Shaunri - Sro 04 Lis, 2009 08:18
Temat postu:
albo skończysz ucząc w szkole

Słupku, któż Ci takich głupot naopowiadał? Największa to jest szansa że skończy pisząc strony dla badziewnych firm : )

Na dobrych informatyków popyt jest wręcz niesamowity - i aktualnie za naprawdę świetne pieniądze. Czasami aż żałuję że to nie moja działka : )
Dandżer - Sro 04 Lis, 2009 12:20
Temat postu:
Dziennikarzem...
Fikcja - Sro 04 Lis, 2009 13:18
Temat postu:
coś związanego z Japonią. uczyć tego języka, albo wyjechać do Japonii czy cuś biggrin
eviltwin1 - Sro 04 Lis, 2009 13:35
Temat postu:
Aktor, piosenkarz (rap).
Anonymous - Sro 04 Lis, 2009 14:19
Temat postu:
Programista albo Muzyk (najlepiej to i to ;]).
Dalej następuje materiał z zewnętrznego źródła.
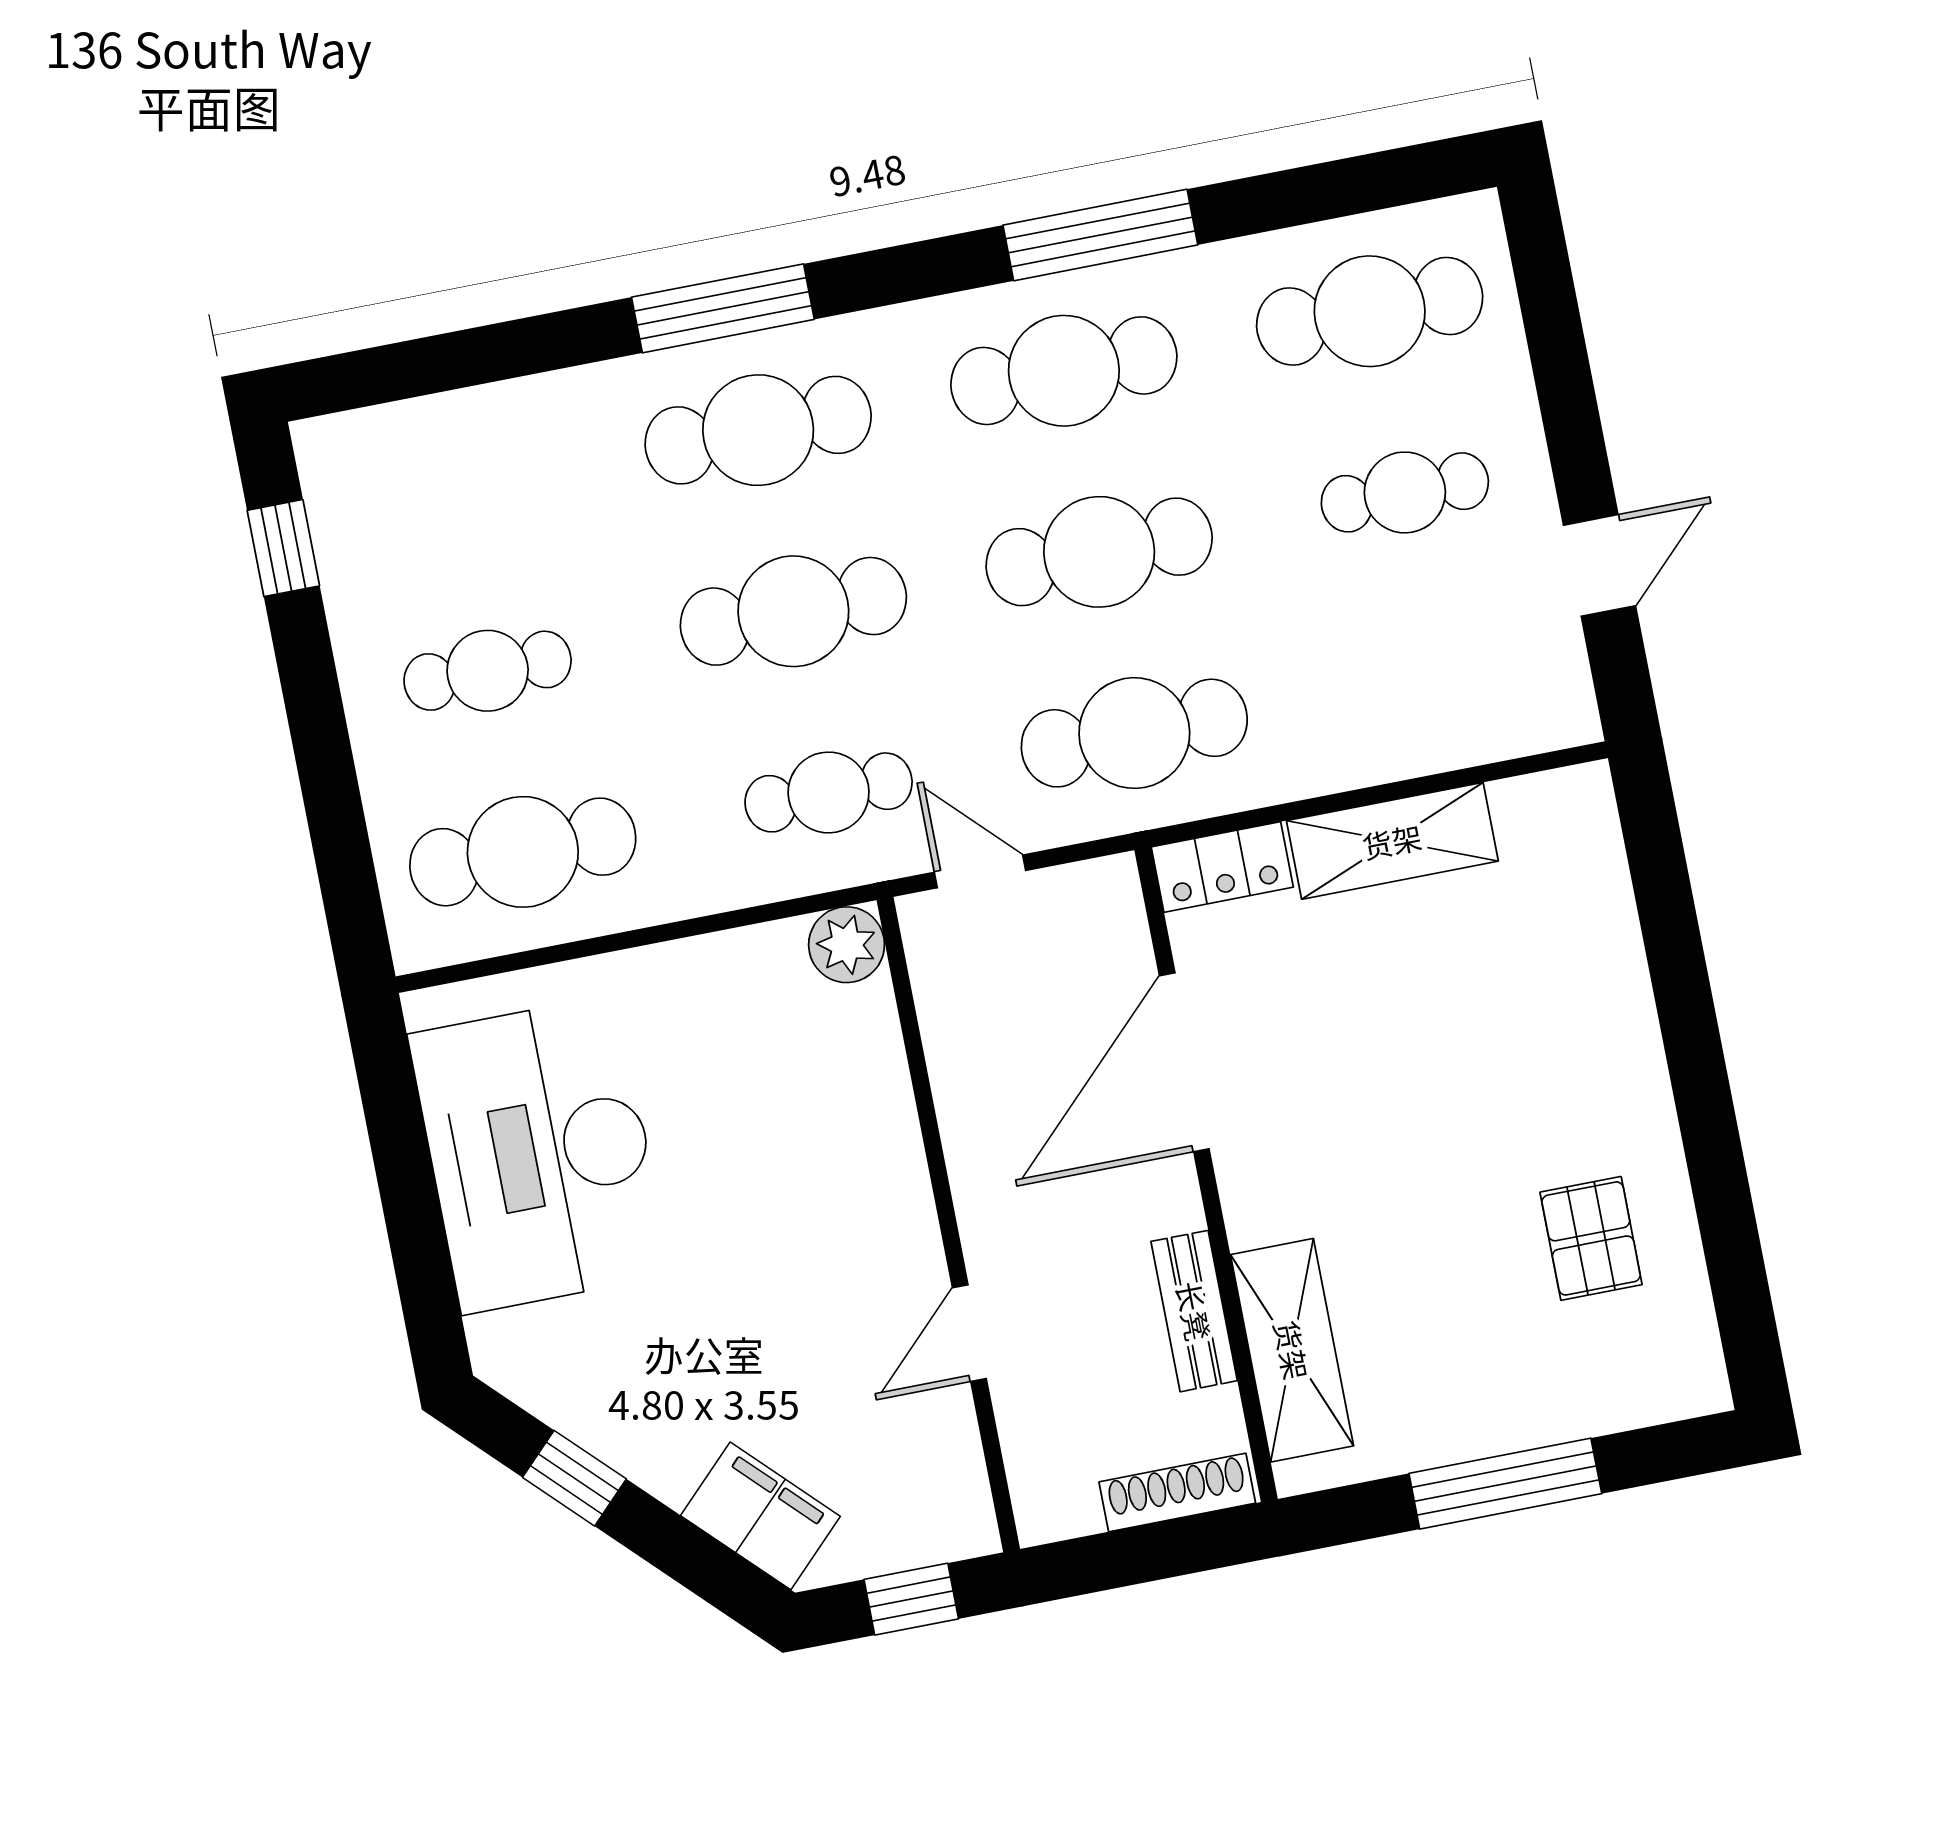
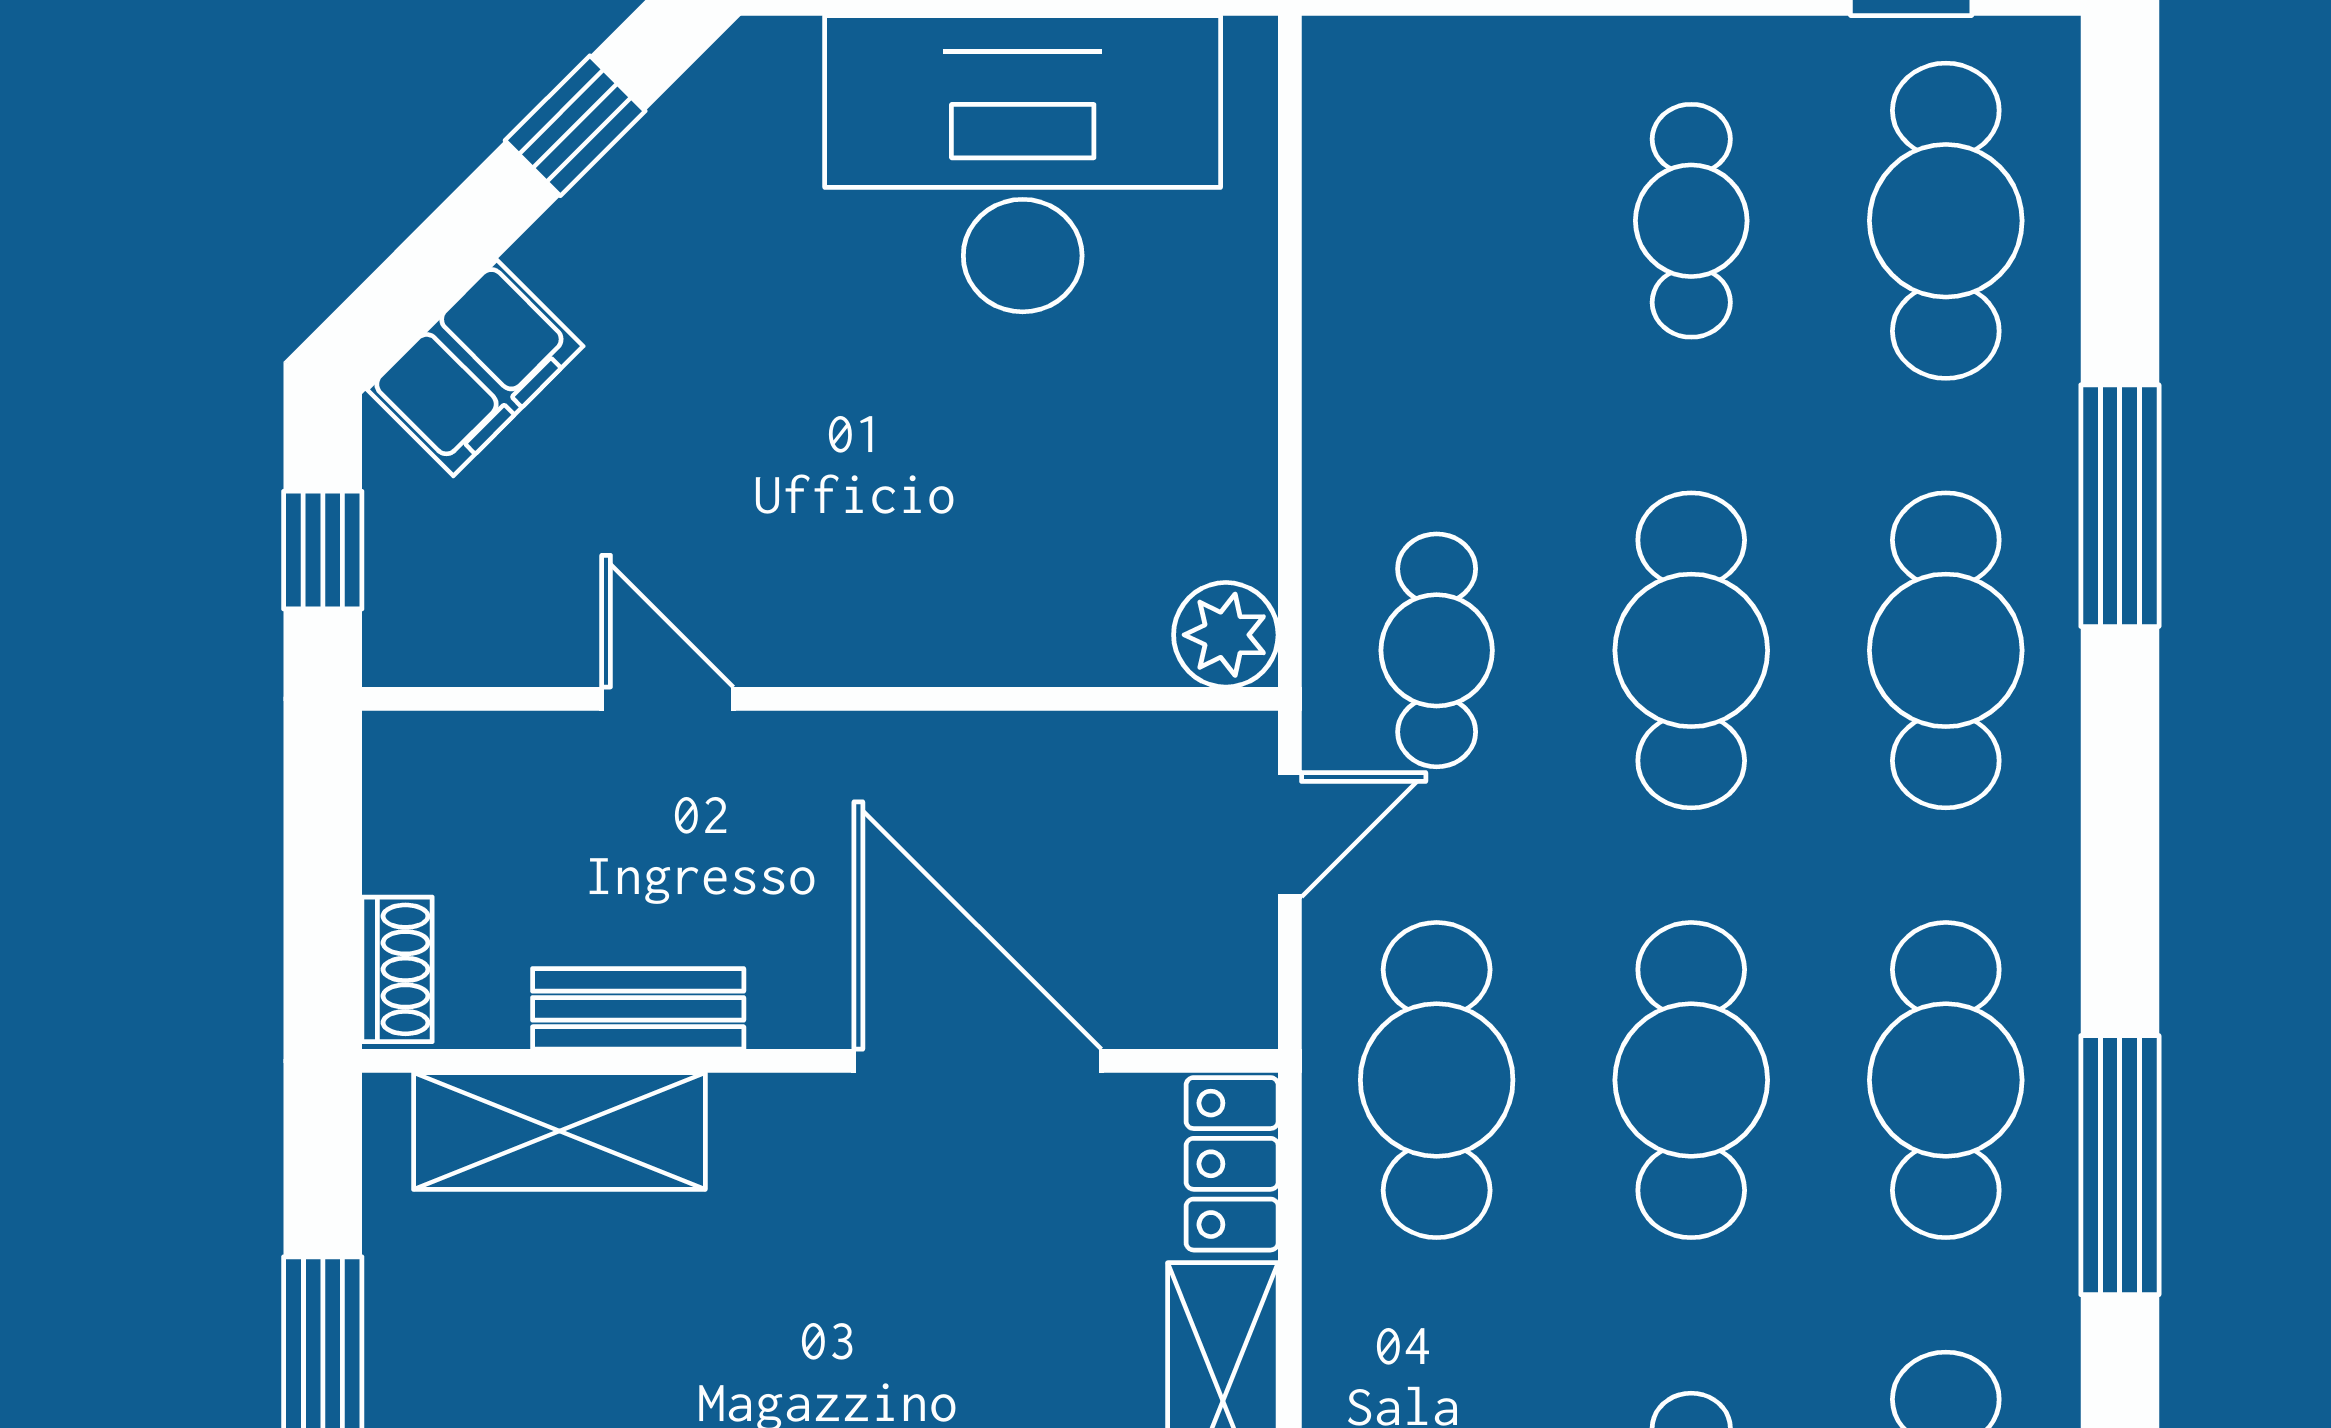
window: (723, 308) -> (2120, 506), moved
cafe table: (523, 852) -> (1946, 221), moved
shoe rack: (1177, 1492) -> (397, 969), width x0.70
Cenię dobry gust i gierek religijnych pisać nie będę (albo muzykę do wiadomości ;]).
KaMciaA - Sro 04 Lis, 2009 18:07
Temat postu:
Ha . !
ja się widzę w roli policjantki lub detektywa . : )
Słupek - Sro 04 Lis, 2009 18:10
Temat postu:
Shaunri napisał/a:
Na dobrych informatyków popyt jest wręcz niesamowity

A na niedobre informatyczki? :] Może uprawiam nieuprawnioną generalizację, ale fakty są takie:
1) większość kobiet decydujących się na studia informatyczne bardzo szybko z nich rezygnuje,
2) wiele z pozostałych decyduje się na pracę nauczyciela albo pracę "naukową" (na moim wydziale najbardziej sfeminizowana katedra jest najbardziej denna pod względem poziomu), reprezentując przy tym mierny poziom,
3) od czasu do czasu trafiają się jakieś wyjątki, które dotrwają do końca studiów i dorównują (ew. przewyższają) wiedzą i umiejętnościami facetom.
Tak więc nie ma zbyt wiele fałszu w dowcipie przyrównującym kobietę-informatyka do świnki morskiej. Nazwij mnie seksistą, ale tak po prostu jest :]
Akacja12 - Czw 05 Lis, 2009 01:51
Temat postu:
Ta, skoro na informatyce i tak są chłopcy którzy siedzieli po 24 godziny dziennie grając w gierkę, i ich jedynym przyjacielem był komputer bo nikt ich nie lubił, to nic dziwnego że wjeżdzaja na dziewczyny na tych studiach.
eviltwin1 - Czw 05 Lis, 2009 07:48
Temat postu:
Akacja12 napisał/a:
na informatyce i tak są chłopcy którzy siedzieli po 24 godziny dziennie grając w gierkę, i ich jedynym przyjacielem był komputer bo nikt ich nie lubił

Ale walisz stereotypami.
Shaunri - Czw 05 Lis, 2009 08:07
Temat postu:
Słupek - Ach, o to chodzi - a to pewnie masz rację, aż tak w temat nie jestem zagłębiony : )
Słupek - Czw 05 Lis, 2009 08:43
Temat postu:
Akacja12 napisał/a:
Ta, skoro na informatyce i tak są chłopcy którzy siedzieli po 24 godziny dziennie grając w gierkę, i ich jedynym przyjacielem był komputer bo nikt ich nie lubił, to nic dziwnego że wjeżdzaja na dziewczyny na tych studiach.
Ojoj, ile agresji... Mr. Green
Janek - Czw 05 Lis, 2009 14:10
Temat postu:
Shaunri skoro nie jesteś w ten temat zagłębiony to nie pisz w nim postów albo go nie oglądaj
chyba że bijesz rekord w pisaniu postów, Evil or Very Mad
Shaunri - Czw 05 Lis, 2009 14:23
Temat postu:
Tego jeszcze nie było : )
Tremere - Czw 05 Lis, 2009 17:28
Temat postu:
Akacja12 napisał/a:
Ta, skoro na informatyce i tak są chłopcy którzy siedzieli po 24 godziny dziennie grając w gierkę, i ich jedynym przyjacielem był komputer bo nikt ich nie lubił, to nic dziwnego że wjeżdzaja na dziewczyny na tych studiach.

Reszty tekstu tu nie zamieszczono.